:: Task inputs ::

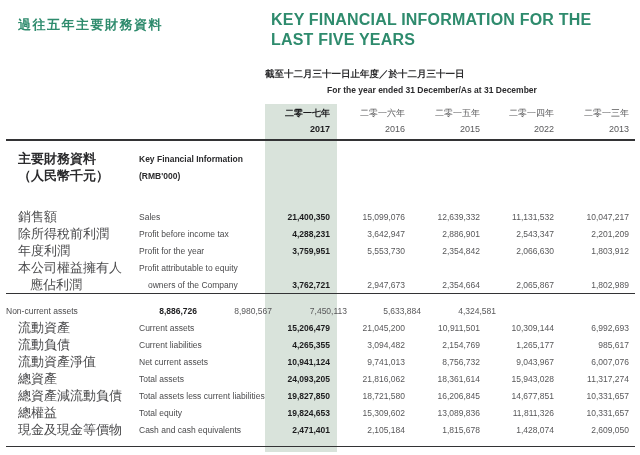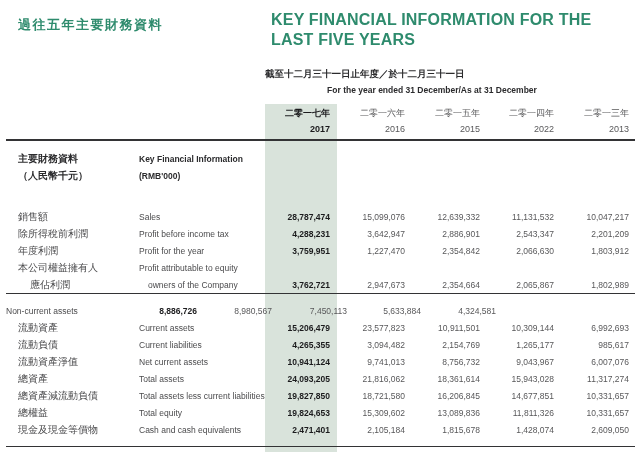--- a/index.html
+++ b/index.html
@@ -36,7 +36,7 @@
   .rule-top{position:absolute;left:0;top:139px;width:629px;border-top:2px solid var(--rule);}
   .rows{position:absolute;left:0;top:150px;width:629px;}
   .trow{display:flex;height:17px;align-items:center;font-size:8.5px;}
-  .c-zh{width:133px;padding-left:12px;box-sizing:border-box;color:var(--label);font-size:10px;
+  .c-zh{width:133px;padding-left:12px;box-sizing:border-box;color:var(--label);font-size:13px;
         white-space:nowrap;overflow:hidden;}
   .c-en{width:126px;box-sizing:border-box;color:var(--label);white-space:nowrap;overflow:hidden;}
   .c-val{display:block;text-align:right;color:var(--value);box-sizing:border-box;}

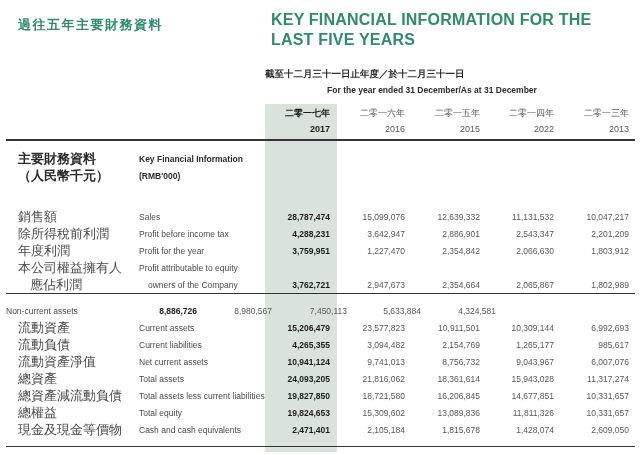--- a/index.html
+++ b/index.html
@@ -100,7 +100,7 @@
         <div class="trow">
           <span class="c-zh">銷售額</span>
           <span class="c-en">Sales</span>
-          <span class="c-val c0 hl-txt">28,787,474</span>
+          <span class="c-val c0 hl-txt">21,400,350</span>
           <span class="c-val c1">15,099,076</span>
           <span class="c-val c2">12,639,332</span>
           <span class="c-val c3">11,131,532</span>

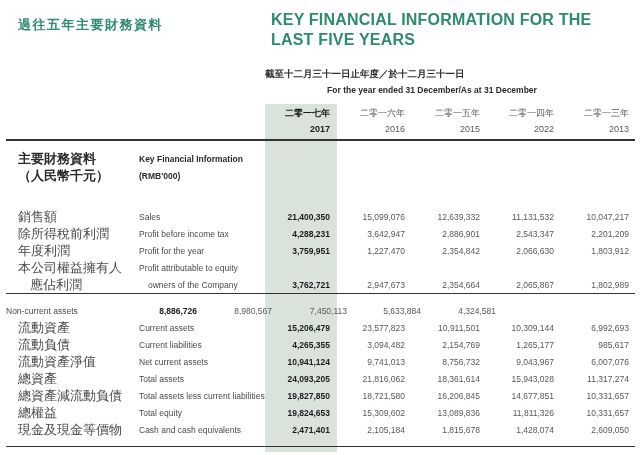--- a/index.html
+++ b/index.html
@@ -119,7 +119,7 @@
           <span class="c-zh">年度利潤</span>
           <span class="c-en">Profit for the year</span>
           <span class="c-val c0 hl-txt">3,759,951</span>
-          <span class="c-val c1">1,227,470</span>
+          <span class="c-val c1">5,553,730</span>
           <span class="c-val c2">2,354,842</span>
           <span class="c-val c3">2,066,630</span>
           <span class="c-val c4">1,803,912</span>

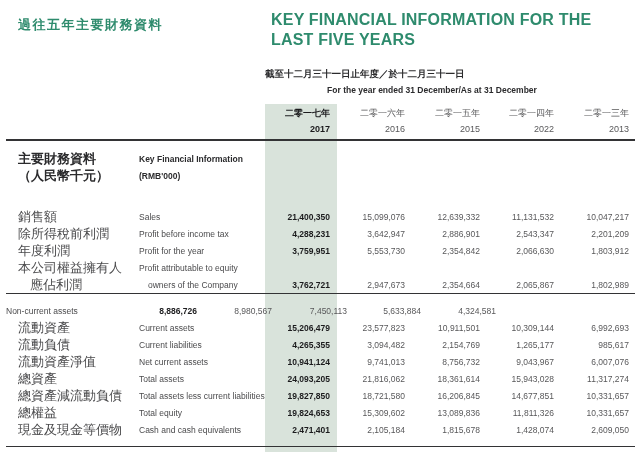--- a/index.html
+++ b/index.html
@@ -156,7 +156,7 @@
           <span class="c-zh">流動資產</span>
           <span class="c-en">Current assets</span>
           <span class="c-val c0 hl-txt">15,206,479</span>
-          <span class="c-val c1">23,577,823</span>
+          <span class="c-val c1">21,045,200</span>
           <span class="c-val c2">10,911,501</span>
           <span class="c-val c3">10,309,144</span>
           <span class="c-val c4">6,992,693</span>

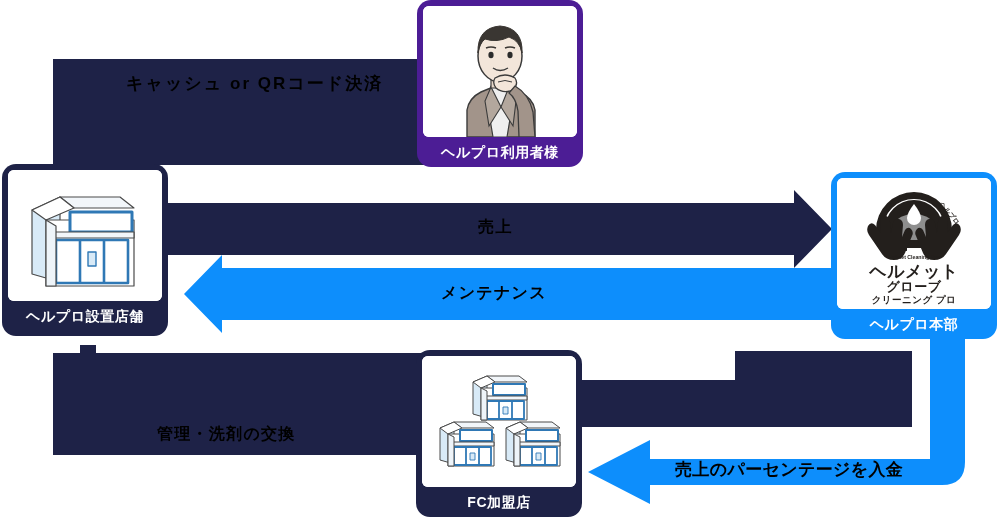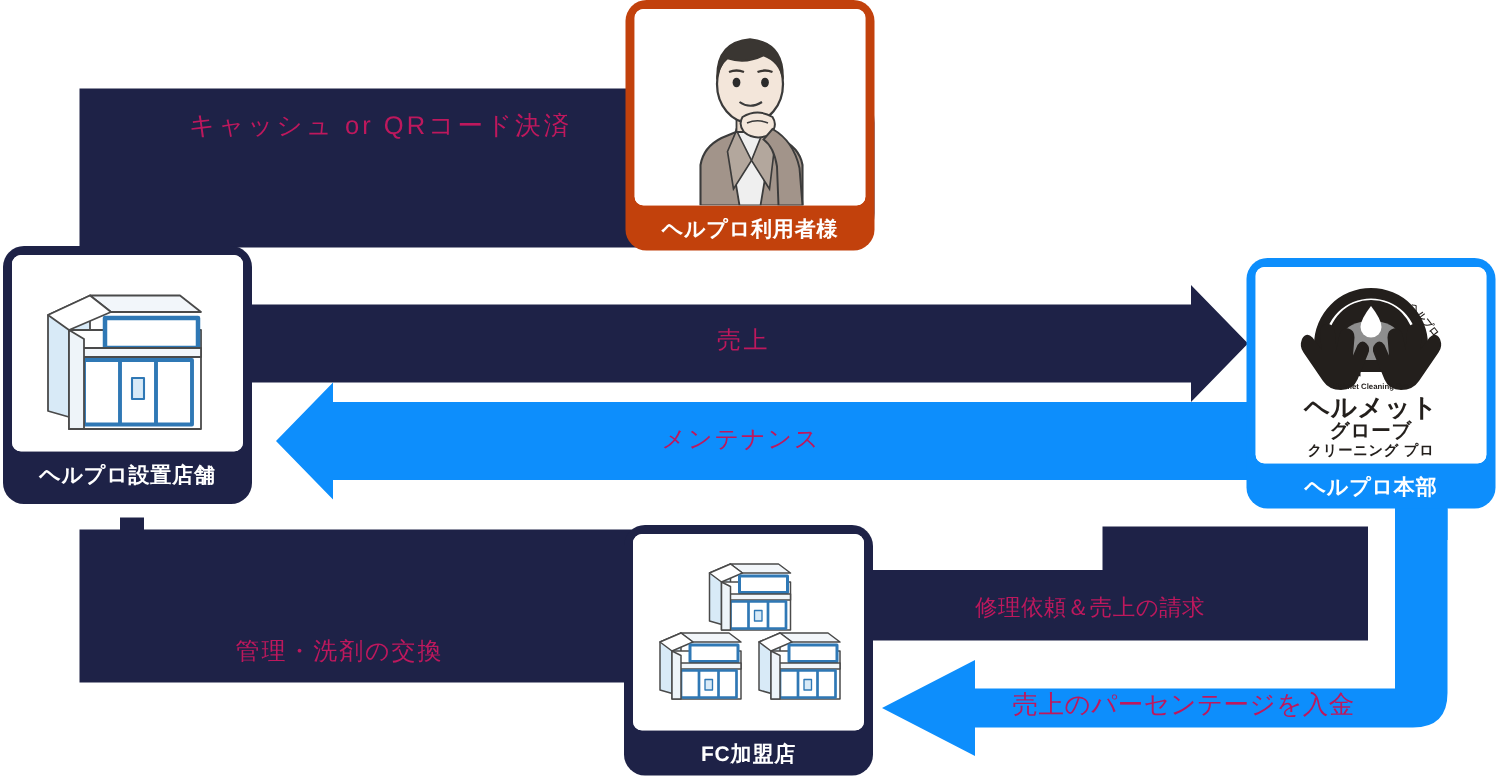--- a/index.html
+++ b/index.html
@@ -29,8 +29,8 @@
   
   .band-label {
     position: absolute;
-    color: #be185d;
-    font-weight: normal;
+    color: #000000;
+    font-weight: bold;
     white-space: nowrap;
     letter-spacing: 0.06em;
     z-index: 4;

:: About this task ::
Set down exactly, line for line, the data from the line that contains "-100,7 +100,7 @@" through its last line, keeping pictures out.

:: Your solution ::
@@ -100,7 +100,7 @@
         <div class="trow">
           <span class="c-zh">銷售額</span>
           <span class="c-en">Sales</span>
-          <span class="c-val c0 hl-txt">28,787,474</span>
+          <span class="c-val c0 hl-txt">21,400,350</span>
           <span class="c-val c1">15,099,076</span>
           <span class="c-val c2">12,639,332</span>
           <span class="c-val c3">11,131,532</span>

--- a/index.html
+++ b/index.html
@@ -119,7 +119,7 @@
           <span class="c-zh">年度利潤</span>
           <span class="c-en">Profit for the year</span>
           <span class="c-val c0 hl-txt">3,759,951</span>
-          <span class="c-val c1">1,227,470</span>
+          <span class="c-val c1">5,553,730</span>
           <span class="c-val c2">2,354,842</span>
           <span class="c-val c3">2,066,630</span>
           <span class="c-val c4">1,803,912</span>

--- a/index.html
+++ b/index.html
@@ -156,7 +156,7 @@
           <span class="c-zh">流動資產</span>
           <span class="c-en">Current assets</span>
           <span class="c-val c0 hl-txt">15,206,479</span>
-          <span class="c-val c1">23,577,823</span>
+          <span class="c-val c1">21,045,200</span>
           <span class="c-val c2">10,911,501</span>
           <span class="c-val c3">10,309,144</span>
           <span class="c-val c4">6,992,693</span>

--- a/index.html
+++ b/index.html
@@ -29,8 +29,8 @@
   
   .band-label {
     position: absolute;
-    color: #be185d;
-    font-weight: normal;
+    color: #000000;
+    font-weight: bold;
     white-space: nowrap;
     letter-spacing: 0.06em;
     z-index: 4;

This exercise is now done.